*CONSEGNE DI LAVORO:*
(a) Trascrivi dal brano proposto il passo che va da "Ma il clima" a "come enorme bufala.".
(b) Nel brano proposto, quale quota della superficie della Germania è destinata alle energie rinnovabili dalla legge attaccata da AFD?

Ma il clima politico attorno alla transizione energetica è cambiato anche a seguito dell’elezione di Trump: nonostante gli stati petroliferi come la California e il Texas siano ai primi posti al mondo per nuove installazioni di rinnovabili e accumuli, negli Stati Uniti oggi la retromarcia è totale, al grido di “drill, baby, drill”: sempre più perforazioni con evidenti mire alla Groenlandia e al Golfo del Messico. Ritorna la retorica trumpiana del green deal come enorme bufala.
In Europa l’attacco frontale alle rinnovabili arriva dalle destre: nella sua campagna elettorale AFD ha attaccato la legge che destina il 2% della superficie della Germania alle energie rinnovabili, accusata di voler distruggere le foreste.
Grazie alle battaglie contro le politiche verdi, oltre ai temi tradizionali come migranti e sicurezza, l’estrema destra ha raccolto consensi fino ad arrivare il secondo partito in Germania e il primo in stati federali come la Turingia.
“Penso
che le politiche verdi ci stiano rovinando, i verdi sono il partito
dei divieti, sono una setta ideologica” dicono i dirigenti del
partito: queste posizioni hanno però spinto i grandi partiti come la
CDU a tornare sulle proprie posizioni. La CDU è il partito di Angela
Merkel che aveva chiuso le centrali nucleari in favore delle
rinnovabili: oggi il nuovo leader Merz dice che non si sarebbero mai
dovute chiudere le centrali, “è stata una follia, sta danneggiando
la nostra industria.. ”

(Voci di dati archiviate)

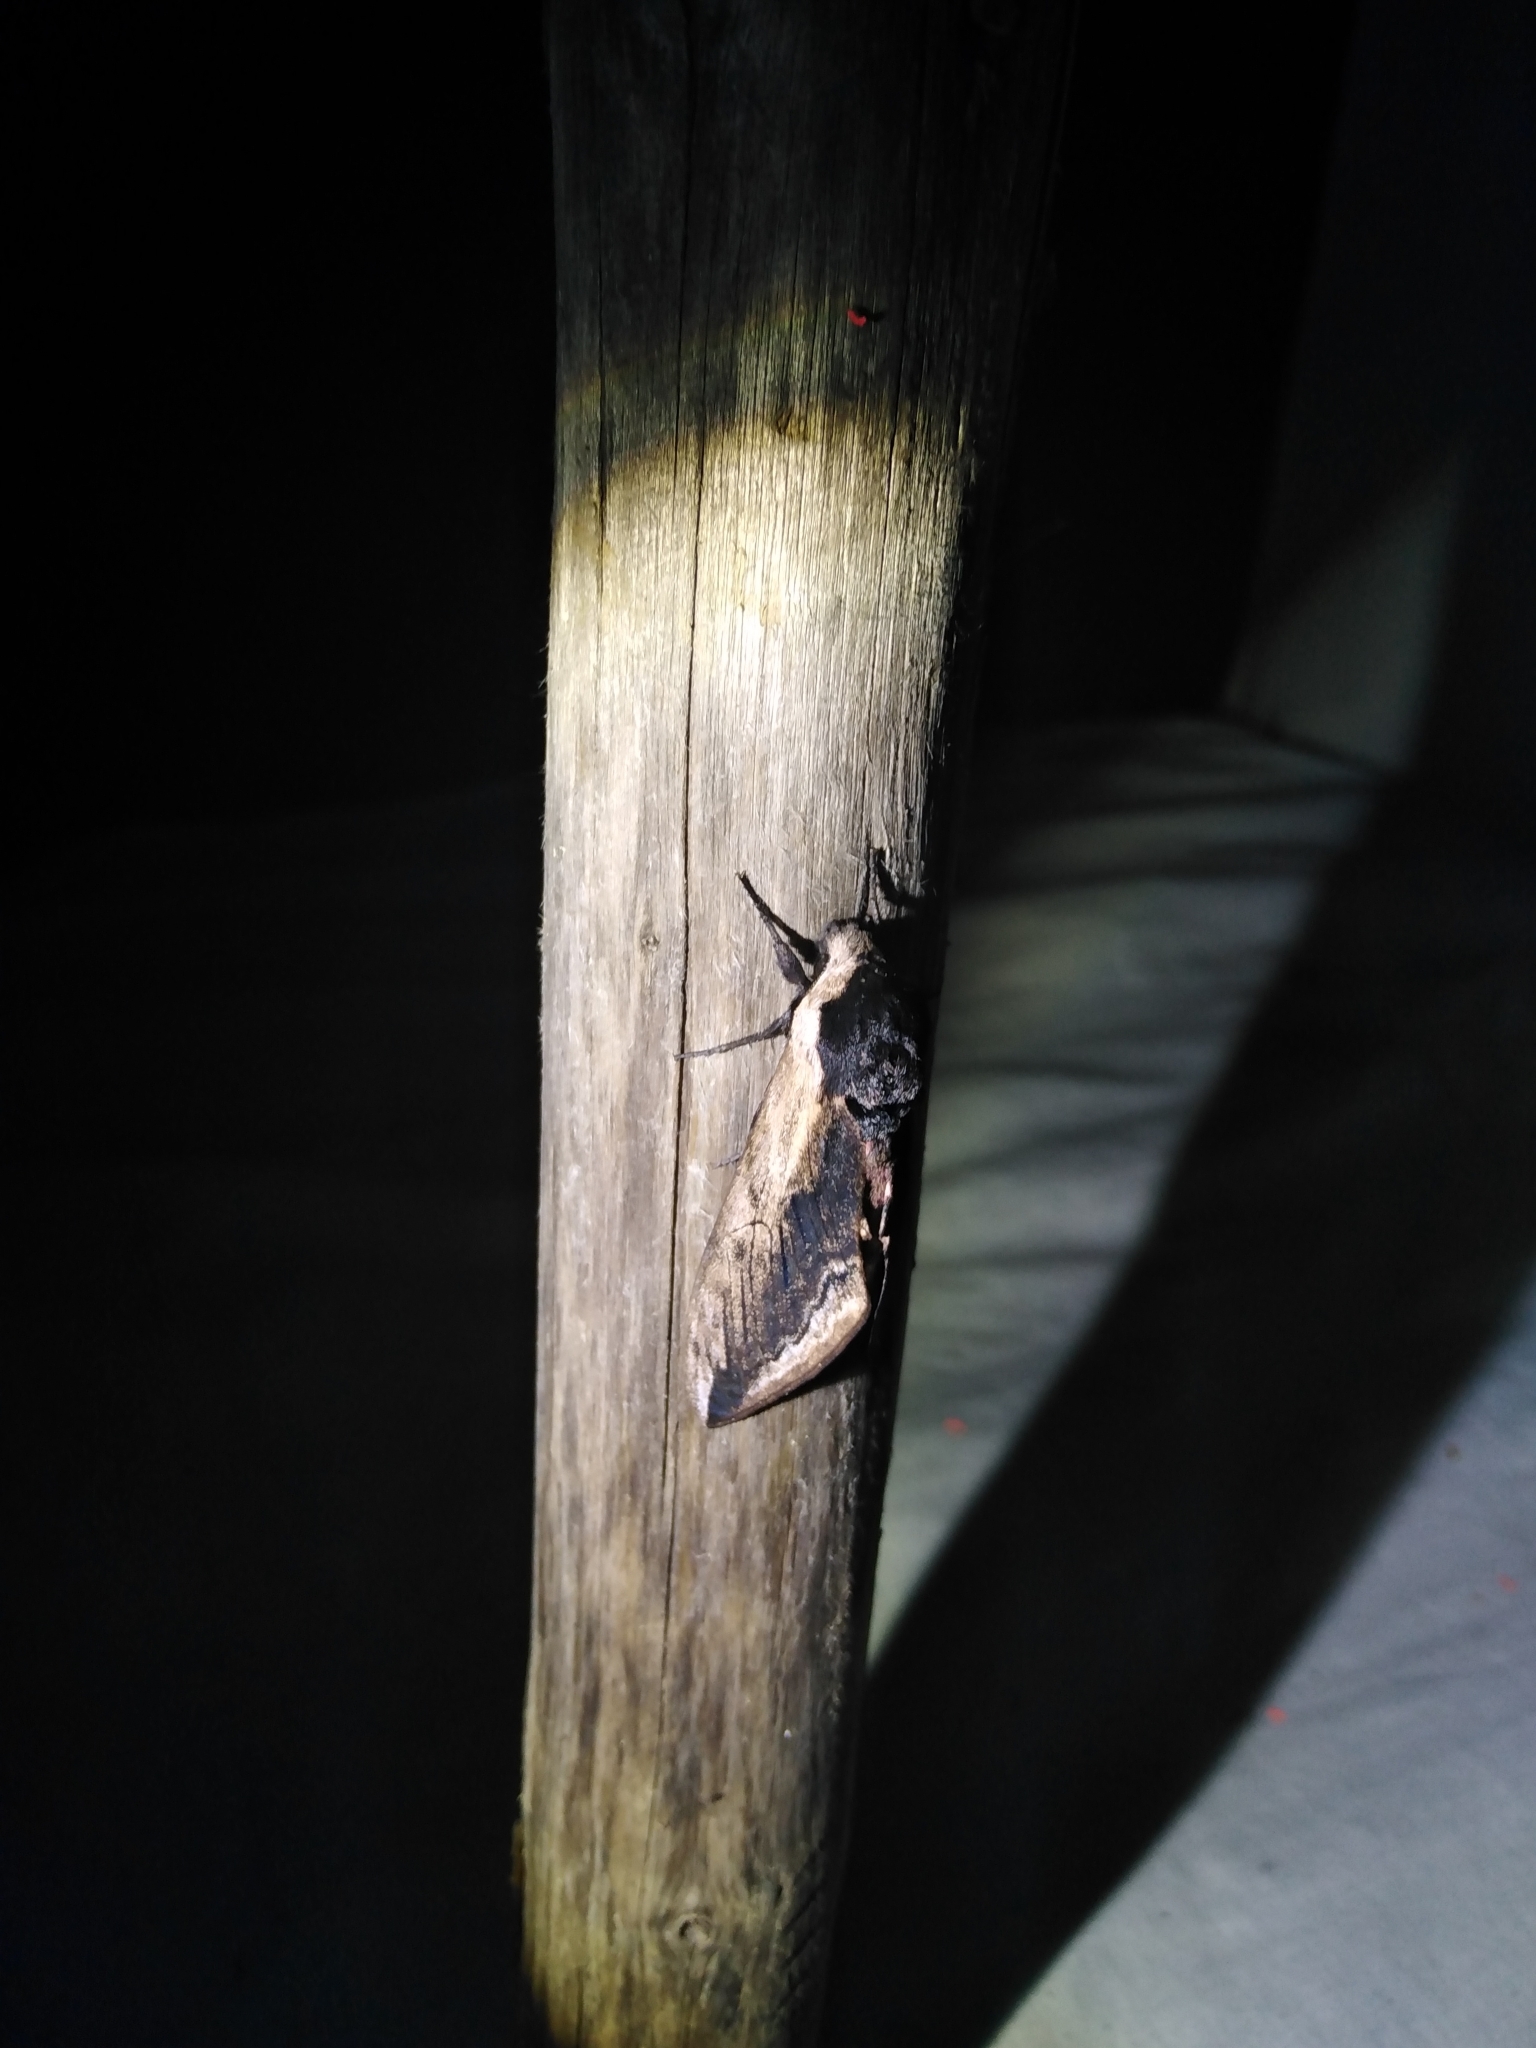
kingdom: Animalia
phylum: Arthropoda
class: Insecta
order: Lepidoptera
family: Sphingidae
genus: Sphinx
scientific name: Sphinx ligustri
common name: Privet hawk-moth
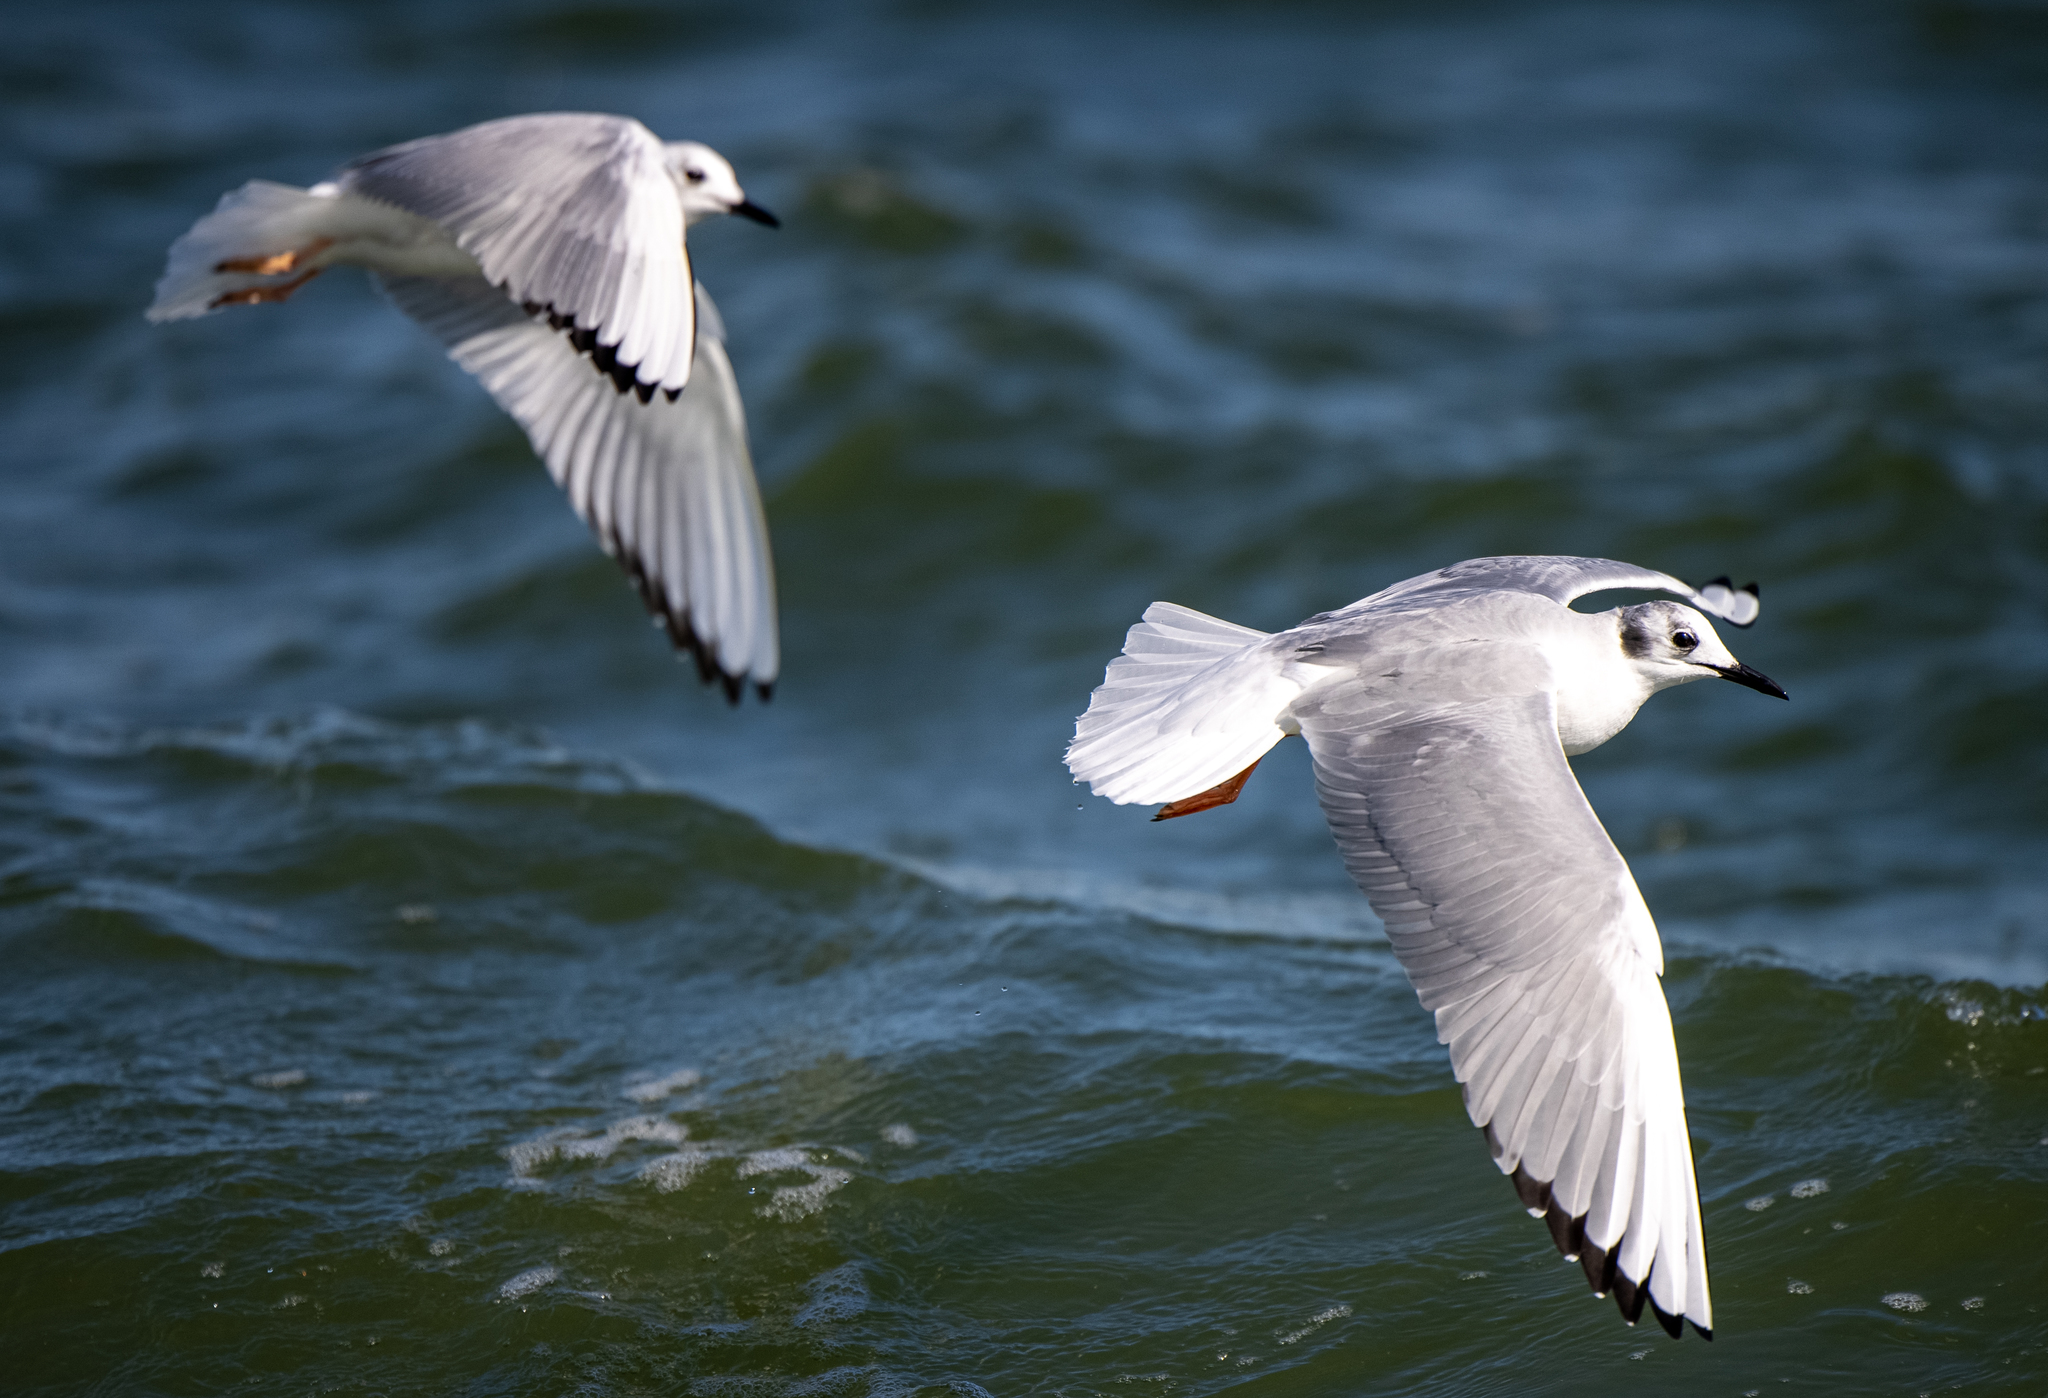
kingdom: Animalia
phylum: Chordata
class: Aves
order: Charadriiformes
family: Laridae
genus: Chroicocephalus
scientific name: Chroicocephalus philadelphia
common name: Bonaparte's gull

*SOLUZIONI:*
(a)
Ma il clima politico attorno alla transizione energetica è cambiato anche a seguito dell’elezione di Trump: nonostante gli stati petroliferi come la California e il Texas siano ai primi posti al mondo per nuove installazioni di rinnovabili e accumuli, negli Stati Uniti oggi la retromarcia è totale, al grido di “drill, baby, drill”: sempre più perforazioni con evidenti mire alla Groenlandia e al Golfo del Messico. Ritorna la retorica trumpiana del green deal come enorme bufala.

(b) Il 2% della superficie della Germania.